The Texas visit is his third presidential trip to a mass shooting site, including earlier this month when he visited Buffalo, New York, after a gunman killed 10 Black people in a Saturday afternoon attack at a grocery store.
The Uvalde shooting has once again put gun control at the top of the nation's agenda, months ahead of the November midterm elections, with supporters of stronger gun laws arguing that the latest bloodshed represents a tipping point.

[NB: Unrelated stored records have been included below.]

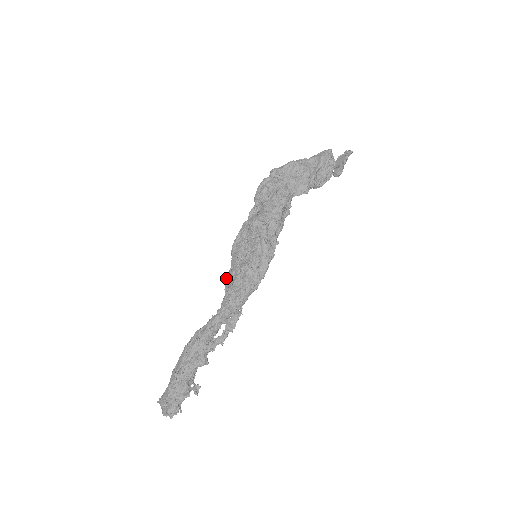
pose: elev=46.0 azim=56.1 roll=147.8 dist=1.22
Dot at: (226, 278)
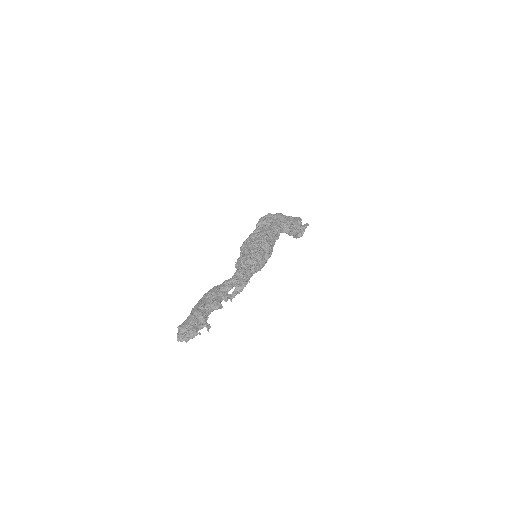
Dot at: (238, 260)
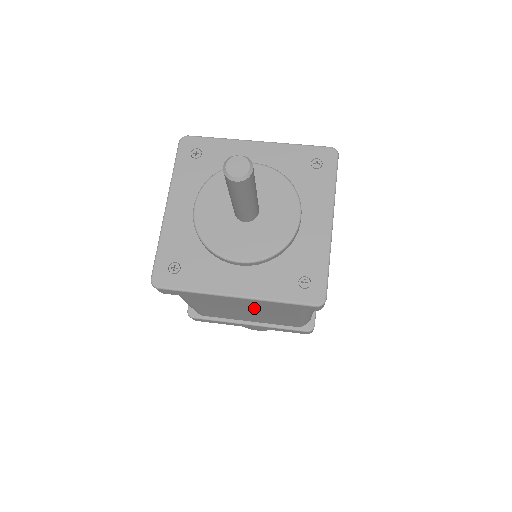
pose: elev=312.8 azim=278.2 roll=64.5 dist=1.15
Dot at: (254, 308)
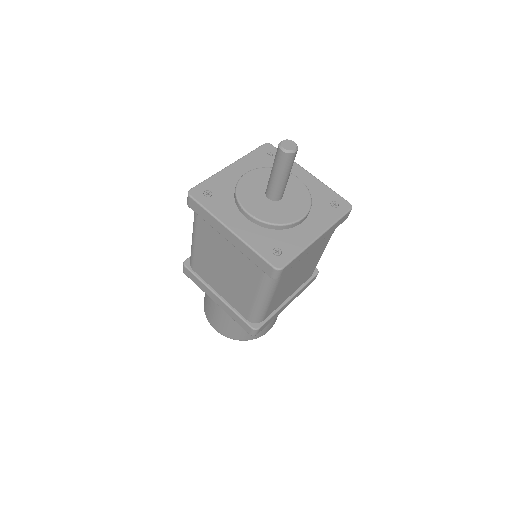
Dot at: (308, 260)
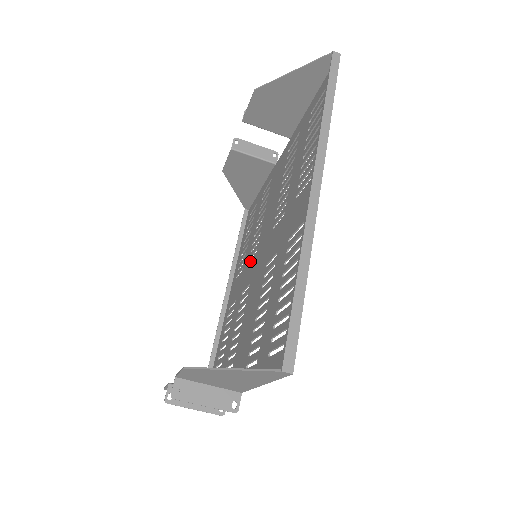
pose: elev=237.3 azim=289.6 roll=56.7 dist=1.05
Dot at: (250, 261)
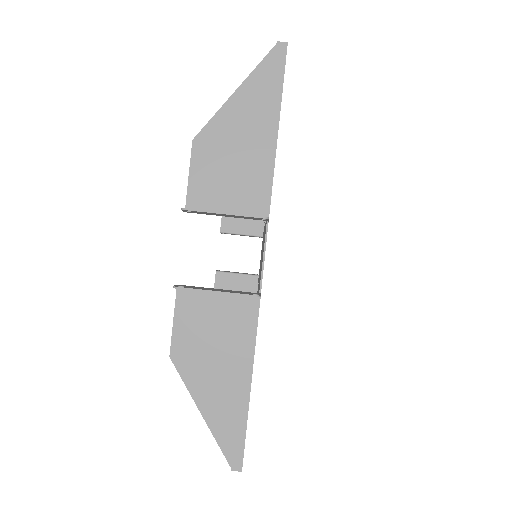
Dot at: occluded
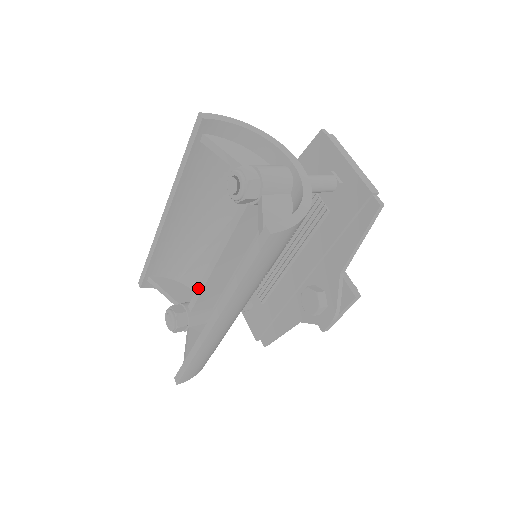
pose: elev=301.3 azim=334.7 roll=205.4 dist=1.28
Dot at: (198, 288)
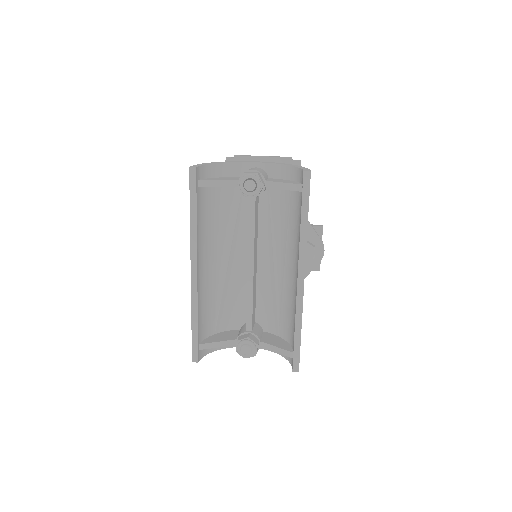
Dot at: (247, 304)
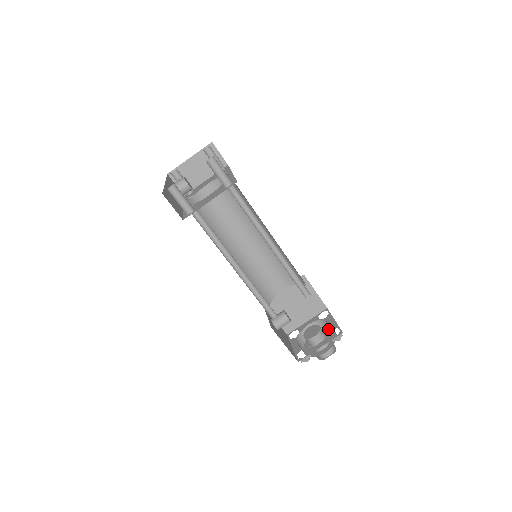
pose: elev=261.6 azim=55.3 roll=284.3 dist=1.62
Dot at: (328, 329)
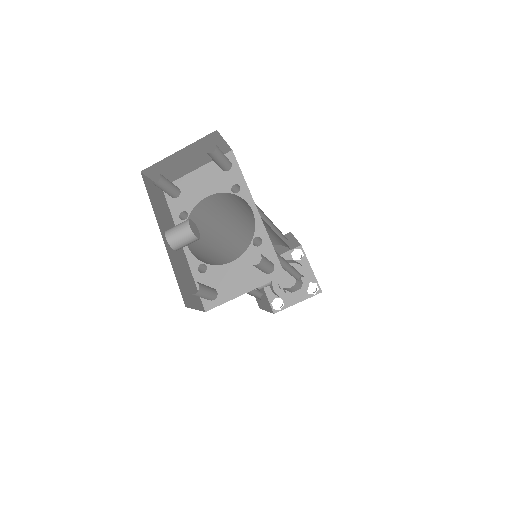
Dot at: (299, 266)
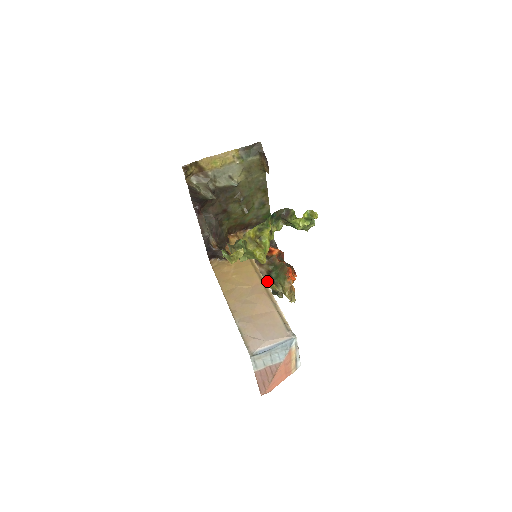
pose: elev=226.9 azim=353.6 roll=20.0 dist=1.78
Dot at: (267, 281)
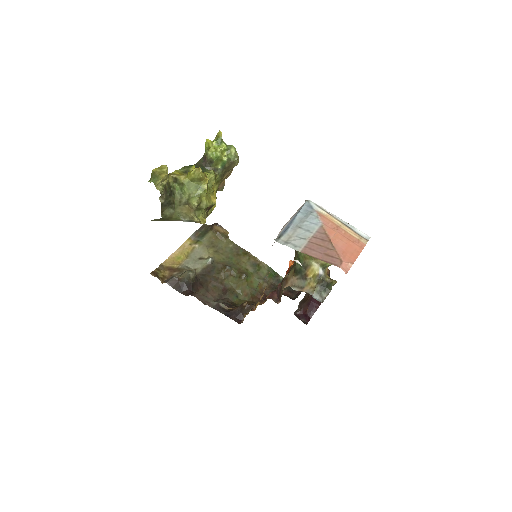
Dot at: (304, 282)
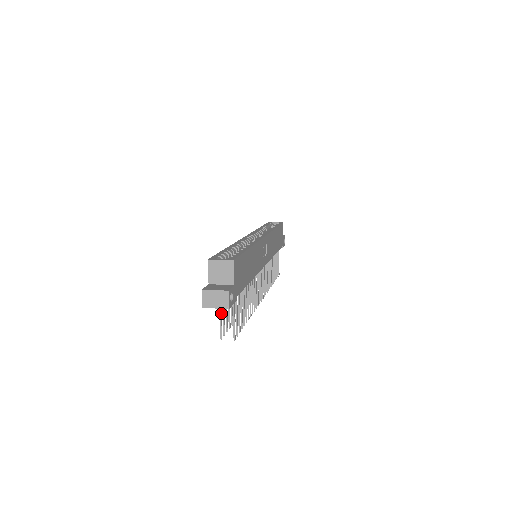
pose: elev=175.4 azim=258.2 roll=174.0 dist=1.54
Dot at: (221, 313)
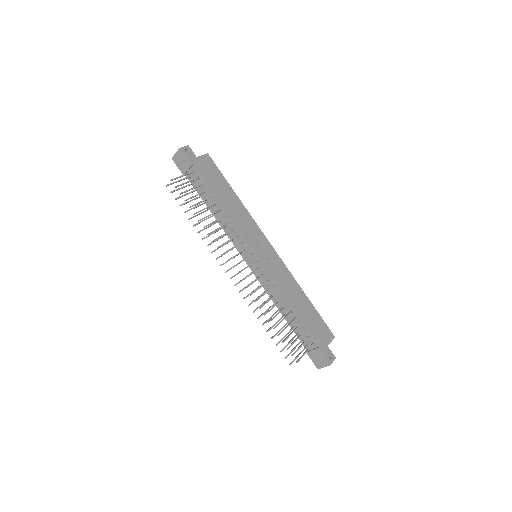
Dot at: occluded
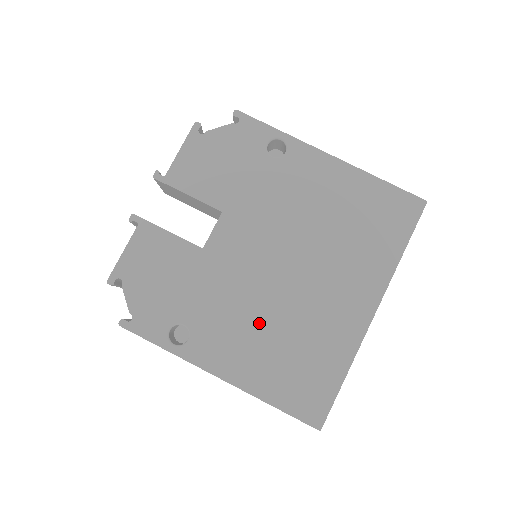
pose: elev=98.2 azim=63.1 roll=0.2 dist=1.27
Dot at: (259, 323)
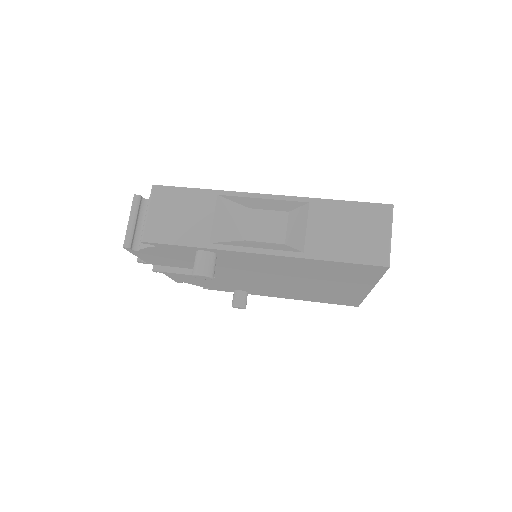
Dot at: occluded
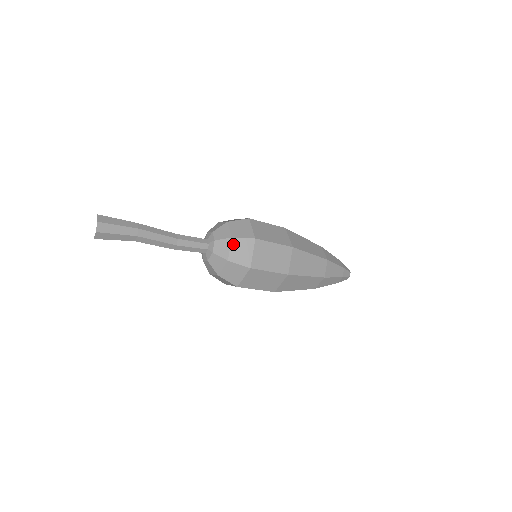
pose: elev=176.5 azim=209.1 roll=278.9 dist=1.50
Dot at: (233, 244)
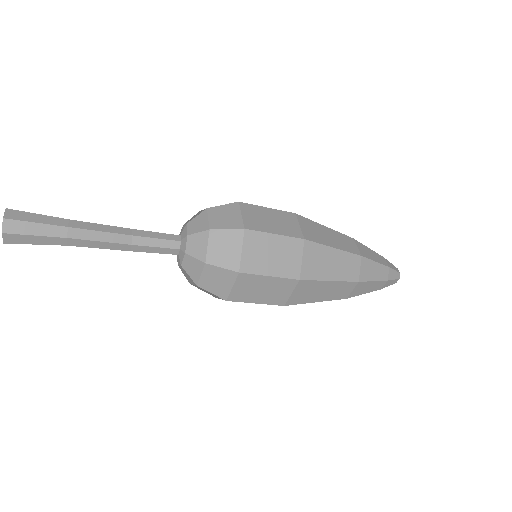
Dot at: (206, 270)
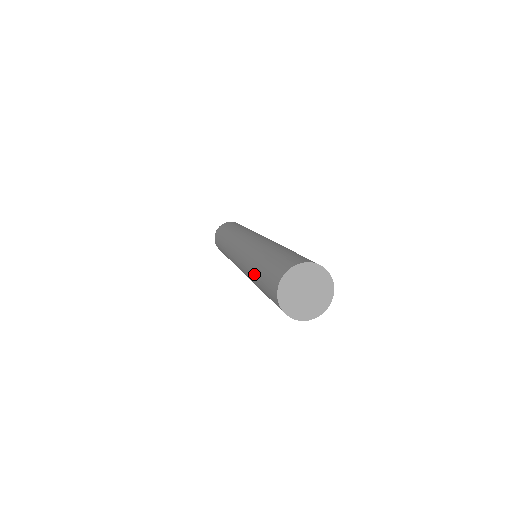
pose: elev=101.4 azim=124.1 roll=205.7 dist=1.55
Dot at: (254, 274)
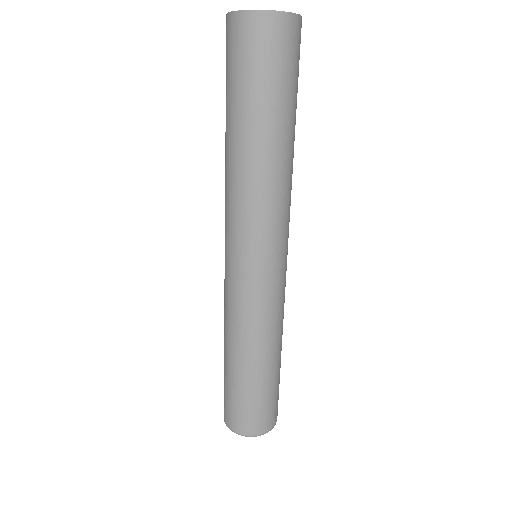
Dot at: occluded
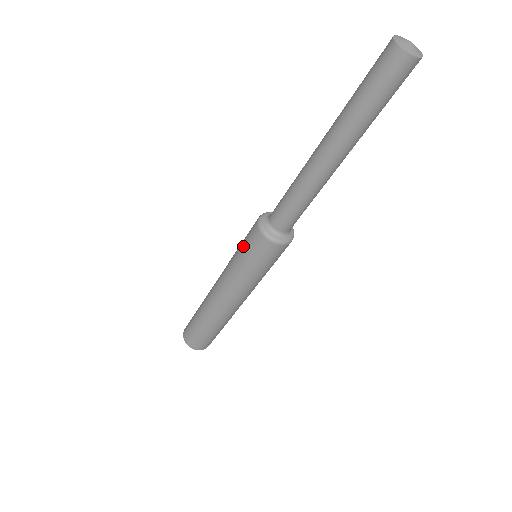
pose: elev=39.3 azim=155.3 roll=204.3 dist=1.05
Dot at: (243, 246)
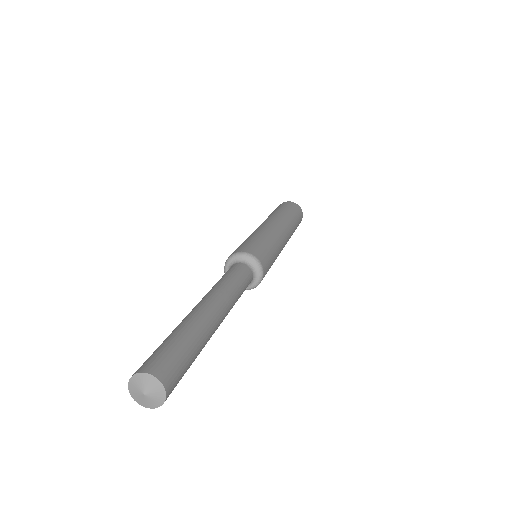
Dot at: occluded
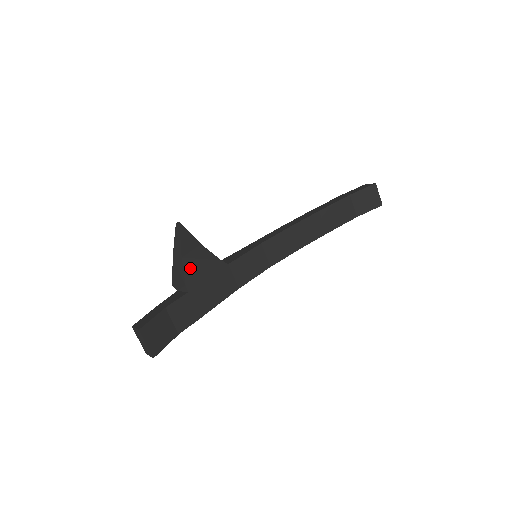
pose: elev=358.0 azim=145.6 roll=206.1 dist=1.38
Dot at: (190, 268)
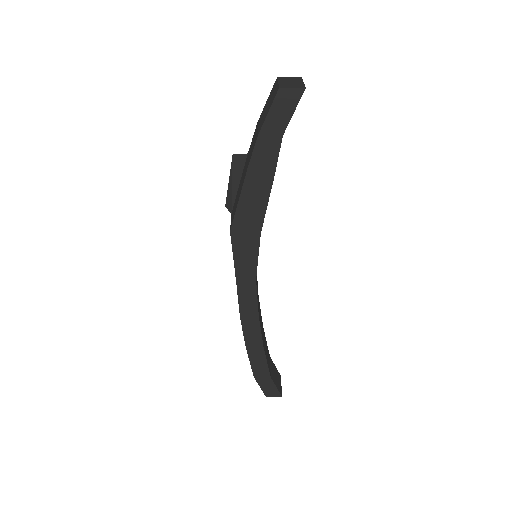
Dot at: occluded
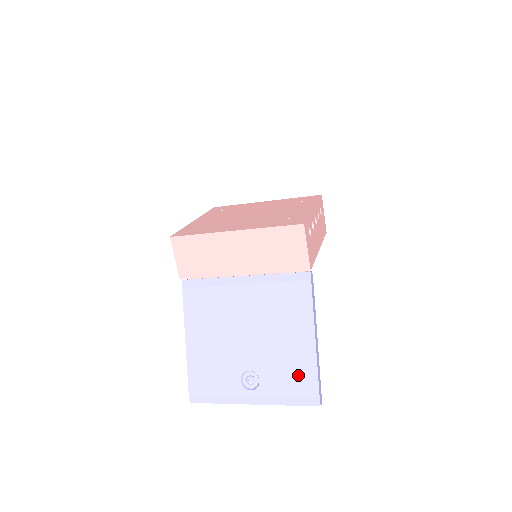
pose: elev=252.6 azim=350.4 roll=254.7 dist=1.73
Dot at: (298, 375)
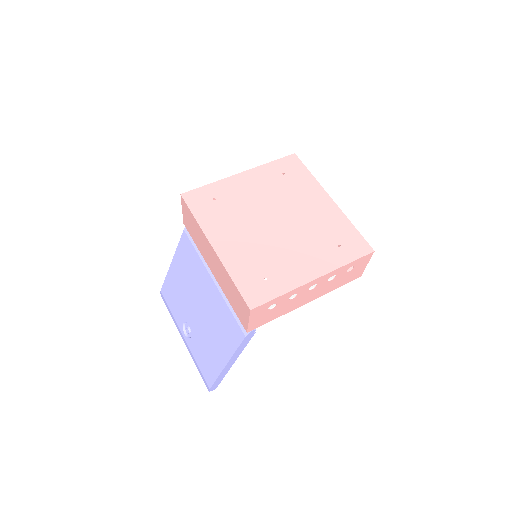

"The president has a real opportunity. The country is desperately asking for a leader to stop the slaughter from gun violence," said Igor Volsky, executive director of Guns Down America.
'WEAPON OF WAR'
Vice President Kamala Harris called for a ban on assault-style weapons during a trip to Buffalo on Saturday, saying that in the wake of the two back-to-back mass shootings such arms are "a weapon of war" with "no place in a civil society."
White House aides and close allies say Biden is unlikely to wade into specific policy proposals or take executive action to crack down on firearms because that could disrupt delicate negotiations in the divided Senate.
Senate Democrats have also dialed down the rhetoric as negotiations continued during the chamber's Memorial Day holiday recess this week.
"We've got to be realistic about what we can achieve," Senate Judiciary Chairman Dick Durbin told CNN's "State of the Union" program on Sunday. Durbin's fellow Democrats narrowly control the 50-50 split Senate but need 60 votes to pass most legislation.
Leading Republicans like US Senator Ted Cruz of Texas and former President Donald Trump have rejected calls for new gun control measures and instead suggested investing in mental health care or tightening school security.
Texas Governor Greg Abbott, a Republican, denied that newly enacted Texas gun laws, including a controversial measure removing licensing requirements for carrying a concealed weapon, were relevant to Tuesday's bloodshed and instead also pointed to mental illness.
Ramos, a high school dropout, had no criminal record and no history of mental illness but did post threatening messages on social media ahead of the shooting.